TASK PROMPT: Go through the data and copy each line where the string "Adhesive" appears.

[Plain-text engineering files]

※

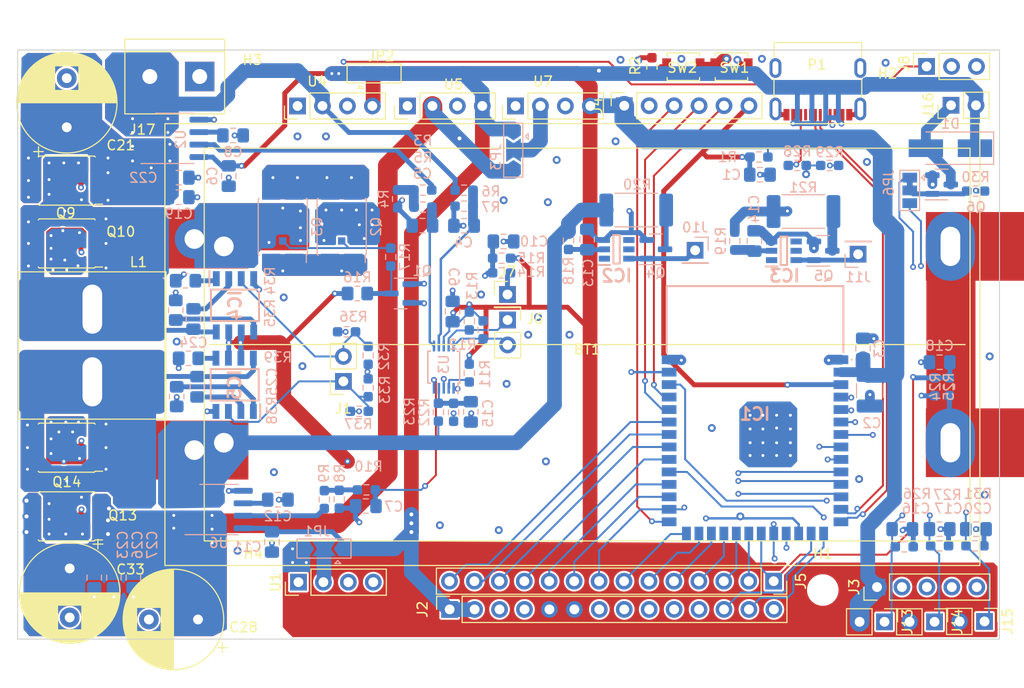
<source format=kicad_pcb>
(kicad_pcb (version 20211014) (generator pcbnew)

  (general
    (thickness 1.6)
  )

  (paper "A4")
  (layers
    (0 "F.Cu" signal)
    (1 "In1.Cu" power)
    (2 "In2.Cu" signal)
    (31 "B.Cu" signal)
    (32 "B.Adhes" user "B.Adhesive")
    (33 "F.Adhes" user "F.Adhesive")
    (34 "B.Paste" user)
    (35 "F.Paste" user)
    (36 "B.SilkS" user "B.Silkscreen")
    (37 "F.SilkS" user "F.Silkscreen")
    (38 "B.Mask" user)
    (39 "F.Mask" user)
    (40 "Dwgs.User" user "User.Drawings")
    (41 "Cmts.User" user "User.Comments")
    (42 "Eco1.User" user "User.Eco1")
    (43 "Eco2.User" user "User.Eco2")
    (44 "Edge.Cuts" user)
    (45 "Margin" user)
    (46 "B.CrtYd" user "B.Courtyard")
    (47 "F.CrtYd" user "F.Courtyard")
    (48 "B.Fab" user)
    (49 "F.Fab" user)
    (50 "User.1" user)
    (51 "User.2" user)
    (52 "User.3" user)
    (53 "User.4" user)
    (54 "User.5" user)
    (55 "User.6" user)
    (56 "User.7" user)
    (57 "User.8" user)
    (58 "User.9" user)
  )

  (setup
    (stackup
      (layer "F.SilkS" (type "Top Silk Screen") (color "White"))
      (layer "F.Paste" (type "Top Solder Paste"))
      (layer "F.Mask" (type "Top Solder Mask") (thickness 0.01))
      (layer "F.Cu" (type "copper") (thickness 0.035))
      (layer "dielectric 1" (type "core") (thickness 0.492) (material "FR4") (epsilon_r 4.5) (loss_tangent 0.02))
      (layer "In1.Cu" (type "copper") (thickness 0.017))
      (layer "dielectric 2" (type "prepreg") (thickness 0.492) (material "FR4") (epsilon_r 4.5) (loss_tangent 0.02))
      (layer "In2.Cu" (type "copper") (thickness 0.017))
      (layer "dielectric 3" (type "core") (thickness 0.492) (material "FR4") (epsilon_r 4.5) (loss_tangent 0.02))
      (layer "B.Cu" (type "copper") (thickness 0.035))
      (layer "B.Mask" (type "Bottom Solder Mask") (thickness 0.01))
      (layer "B.Paste" (type "Bottom Solder Paste"))
      (layer "B.SilkS" (type "Bottom Silk Screen"))
      (copper_finish "None")
      (dielectric_constraints no)
    )
    (pad_to_mask_clearance 0)
    (pcbplotparams
      (layerselection 0x00010fc_ffffffff)
      (disableapertmacros false)
      (usegerberextensions false)
      (usegerberattributes true)
      (usegerberadvancedattributes true)
      (creategerberjobfile true)
      (svguseinch false)
      (svgprecision 6)
      (excludeedgelayer true)
      (plotframeref false)
      (viasonmask false)
      (mode 1)
      (useauxorigin false)
      (hpglpennumber 1)
      (hpglpenspeed 20)
      (hpglpendiameter 15.000000)
      (dxfpolygonmode true)
      (dxfimperialunits true)
      (dxfusepcbnewfont true)
      (psnegative false)
      (psa4output false)
      (plotreference true)
      (plotvalue true)
      (plotinvisibletext false)
      (sketchpadsonfab false)
      (subtractmaskfromsilk false)
      (outputformat 1)
      (mirror false)
      (drillshape 0)
      (scaleselection 1)
      (outputdirectory "grb/")
    )
  )

  (net 0 "")
  (net 1 "IO16")
  (net 2 "IO9")
  (net 3 "IO15")
  (net 4 "IO8")
  (net 5 "IO2")
  (net 6 "IO7")
  (net 7 "IO38")
  (net 8 "IO10")
  (net 9 "+3V3")
  (net 10 "GND")
  (net 11 "EN")
  (net 12 "IO0")
  (net 13 "RXD0")
  (net 14 "TXD0")
  (net 15 "IO17")
  (net 16 "IO18")
  (net 17 "IO1")
  (net 18 "+5V")
  (net 19 "Net-(IC2-Pad6)")
  (net 20 "Net-(IC3-Pad6)")
  (net 21 "/BuckBoost/+Vin")
  (net 22 "VCC")
  (net 23 "+VSW")
  (net 24 "Net-(C8-Pad1)")
  (net 25 "I-IN")
  (net 26 "Net-(R11-Pad1)")
  (net 27 "Vin-Mesure")
  (net 28 "Net-(C5-Pad1)")
  (net 29 "Net-(C12-Pad1)")
  (net 30 "I-Out")
  (net 31 "IO42")
  (net 32 "IO41")
  (net 33 "IO40")
  (net 34 "IO39")
  (net 35 "IO37")
  (net 36 "IO36")
  (net 37 "IO35")
  (net 38 "IO45")
  (net 39 "IO48")
  (net 40 "IO47")
  (net 41 "IO21")
  (net 42 "IO14")
  (net 43 "IO13")
  (net 44 "IO12")
  (net 45 "IO11")
  (net 46 "IO46")
  (net 47 "IO3")
  (net 48 "IO6")
  (net 49 "IO5")
  (net 50 "IO4")
  (net 51 "unconnected-(IC2-Pad5)")
  (net 52 "unconnected-(IC2-Pad4)")
  (net 53 "Net-(C13-Pad1)")
  (net 54 "unconnected-(IC2-Pad1)")
  (net 55 "unconnected-(IC3-Pad5)")
  (net 56 "unconnected-(IC3-Pad4)")
  (net 57 "Net-(C14-Pad1)")
  (net 58 "unconnected-(IC3-Pad1)")
  (net 59 "+12V")
  (net 60 "Buck_Low_NMOSFET")
  (net 61 "Net-(C24-Pad2)")
  (net 62 "Buck_High_NMOSFET")
  (net 63 "Net-(C25-Pad2)")
  (net 64 "Boost_Low_NMOSFET")
  (net 65 "Net-(C10-Pad2)")
  (net 66 "Boost_High_NMOSFET")
  (net 67 "Net-(Q9-Pad2)")
  (net 68 "Net-(Q10-Pad2)")
  (net 69 "Net-(Q13-Pad2)")
  (net 70 "Net-(Q14-Pad2)")
  (net 71 "Vout-Mesure")
  (net 72 "Net-(D1-Pad2)")
  (net 73 "Net-(JP1-Pad2)")
  (net 74 "Net-(JP2-Pad2)")
  (net 75 "Net-(JP3-Pad2)")
  (net 76 "Net-(JP6-Pad2)")
  (net 77 "Net-(BT1-Pad3)")
  (net 78 "Net-(C7-Pad1)")
  (net 79 "Net-(R3-Pad2)")
  (net 80 "Net-(R10-Pad2)")
  (net 81 "Net-(Q2-Pad2)")
  (net 82 "Net-(BT1-Pad2)")
  (net 83 "Net-(BT1-Pad1)")
  (net 84 "Net-(Q2-Pad1)")
  (net 85 "Net-(Q4-Pad3)")
  (net 86 "Net-(Q5-Pad3)")
  (net 87 "Net-(Q1-Pad3)")
  (net 88 "D-")
  (net 89 "D+")
  (net 90 "Phase_Buck")
  (net 91 "Phase_Boost")
  (net 92 "unconnected-(U1-Pad1)")
  (net 93 "Net-(U4-Pad1)")
  (net 94 "Net-(U5-Pad1)")
  (net 95 "Net-(U7-Pad1)")
  (net 96 "Net-(R2-Pad2)")
  (net 97 "Net-(P1-PadB5)")
  (net 98 "Net-(P1-PadA5)")

  (footprint "Connector_PinSocket_2.54mm:PinSocket_1x02_P2.54mm_Vertical" (layer "F.Cu") (at 50.175 137.75 180))

  (footprint "Package_DirectFET:DirectFET_MX" (layer "F.Cu") (at 22 151.5 180))

  (footprint "Package_DirectFET:DirectFET_MX" (layer "F.Cu") (at 22 117.3 180))

  (footprint "Capacitor_THT:CP_Radial_D10.0mm_P5.00mm" (layer "F.Cu") (at 22.3 156.8 -90))

  (footprint "Connector_PinHeader_2.54mm:PinHeader_1x02_P2.54mm_Vertical" (layer "F.Cu") (at 112.064729 109.628803 90))

  (footprint "Connector_PinHeader_2.54mm:PinHeader_1x02_P2.54mm_Vertical" (layer "F.Cu") (at 105.289398 162.23814 -90))

  (footprint "Connector_PinSocket_2.54mm:PinSocket_1x14_P2.54mm_Vertical" (layer "F.Cu") (at 61 160.975 90))

  (footprint "Connector_PinSocket_2.54mm:PinSocket_1x02_P2.54mm_Vertical" (layer "F.Cu") (at 66.9 131.5))

  (footprint "Connector_PinSocket_2.54mm:PinSocket_1x06_P2.54mm_Vertical" (layer "F.Cu") (at 78.78 109.675 90))

  (footprint "Connector_PinHeader_2.54mm:PinHeader_1x04_P2.54mm_Vertical" (layer "F.Cu") (at 67.705 109.7 90))

  (footprint "Connector_PinHeader_2.54mm:PinHeader_1x04_P2.54mm_Vertical" (layer "F.Cu") (at 45.505 109.7 90))

  (footprint "Connector_PinHeader_2.54mm:PinHeader_1x02_P2.54mm_Vertical" (layer "F.Cu") (at 115.475 162.2 -90))

  (footprint "MountingHole:MountingHole_2.7mm_M2.5" (layer "F.Cu") (at 41 159))

  (footprint "Connector_PinHeader_2.54mm:PinHeader_1x04_P2.54mm_Vertical" (layer "F.Cu") (at 56.705 109.7 90))

  (footprint "MountingHole:MountingHole_2.7mm_M2.5" (layer "F.Cu") (at 41 109))

  (footprint "Capacitor_THT:CP_Radial_D10.0mm_P5.00mm" (layer "F.Cu") (at 22 111.867677 90))

  (footprint "Capacitor_THT:CP_Radial_D10.0mm_P5.00mm" (layer "F.Cu") (at 35.367677 162 180))

  (footprint "Package_DirectFET:DirectFET_MX" (layer "F.Cu") (at 22 123.7 180))

  (footprint "Connector_PinSocket_2.54mm:PinSocket_1x03_P2.54mm_Vertical" (layer "F.Cu") (at 109.575 105.675 90))

  (footprint "Connector_PinHeader_2.54mm:PinHeader_1x02_P2.54mm_Vertical" (layer "F.Cu") (at 110.383635 162.239472 -90))

  (footprint "Package_DirectFET:DirectFET_MX" (layer "F.Cu") (at 22 144.5 180))

  (footprint "Library:Inductor-Universal-15x15" (layer "F.Cu") (at 32.105 126.595 180))

  (footprint "Connector_PinHeader_2.54mm:PinHeader_1x01_P2.54mm_Vertical" (layer "F.Cu") (at 66.8875 128.9))

  (footprint "Resistor_SMD:R_0603_1608Metric_Pad0.98x0.95mm_HandSolder" (layer "F.Cu") (at 81.6 105.7 -90))

  (footprint "Connector_USB:USB_C_Receptacle_Palconn_UTC16-G" (layer "F.Cu") (at 98.5 108.075 180))

  (footprint "TerminalBlock:TerminalBlock_bornier-2_P5.08mm" (layer "F.Cu") (at 35.54 106.7 180))

  (footprint "MountingHole:MountingHole_2.7mm_M2.5" (layer "F.Cu") (at 99 159))

  (footprint "Jumper:SolderJumper-3_P2.0mm_Open_TrianglePad1.0x1.5mm" (layer "F.Cu") (at 53.3 106.4))

  (footprint "Library:2x18650+21700-Holder" (layer "F.Cu") (at 75 134 180))

  (footprint "MountingHole:MountingHole_2.7mm_M2.5" (layer "F.Cu") (at 106.7 109.9))

  (footprint "Button_Switch_SMD:SW_SPST_B3U-1000P" (layer "F.Cu") (at 89.7 105.7))

  (footprint "Button_Switch_SMD:SW_SPST_B3U-1000P" (layer "F.Cu") (at 84.8 105.7 180))

  (footprint "Connector_PinHeader_2.54mm:PinHeader_1x04_P2.54mm_Vertical" (layer "F.Cu") (at 45.6 158.2 90))

  (footprint "Connector_PinHeader_2.54mm:PinHeader_1x05_P2.54mm_Vertical" (layer "F.Cu")
    (tedit 59FED5CC) (tstamp f6fe81e5-875c-4c2b-baac-75f43aa6b7d2)
    (at 104.525 158.7 90)
    (descr "Through hole straight pin header, 1x05, 2.54mm pitch, single row")
    (tags "Through hole pin header THT 1x05 2.54mm single row")
    (property "Sheetfile" "WetterStationPCB.kicad_sch")
    (property "Sheetname" "")
    (path "/bb693cad-5da7-485c-a566-616b41d4ccb9")
    (attr through_hole)
    (fp_text reference "J3" (at 0 -2.33 90) (layer "F.SilkS")
      (effects (font (size 1 1) (thickness 0.15)))
      (tstamp 3c35062f-1491-444c-bbf1-613b528bb8f7)
    )
    (fp_text value "Conn_01x05_Male" (at 0 12.49 90) (layer "F.Fab")
      (effects (font (size 1 1) (thickness 0.15)))
      (tstamp d61c9ea0-7eb0-4c1a-a51c-4a264501d336)
    )
    (fp_text user "${REFERENCE}" (at 0 5.08) (layer "F.Fab")
      (effects (font (size 1 1) (thickness 0.15)))
      (tstamp 2c5ce081-6074-4445-bcc6-c51daaa36659)
    )
    (fp_line (start -1.33 11.49) (end 1.33 11.49) (layer "F.SilkS") (width 0.12) (tstamp 51e6f06b-6633-4b8f-91d1-10
... [1372816 chars truncated]
</source>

※

SOLUTION TO THIS TASK:
    (32 "B.Adhes" user "B.Adhesive")
    (33 "F.Adhes" user "F.Adhesive")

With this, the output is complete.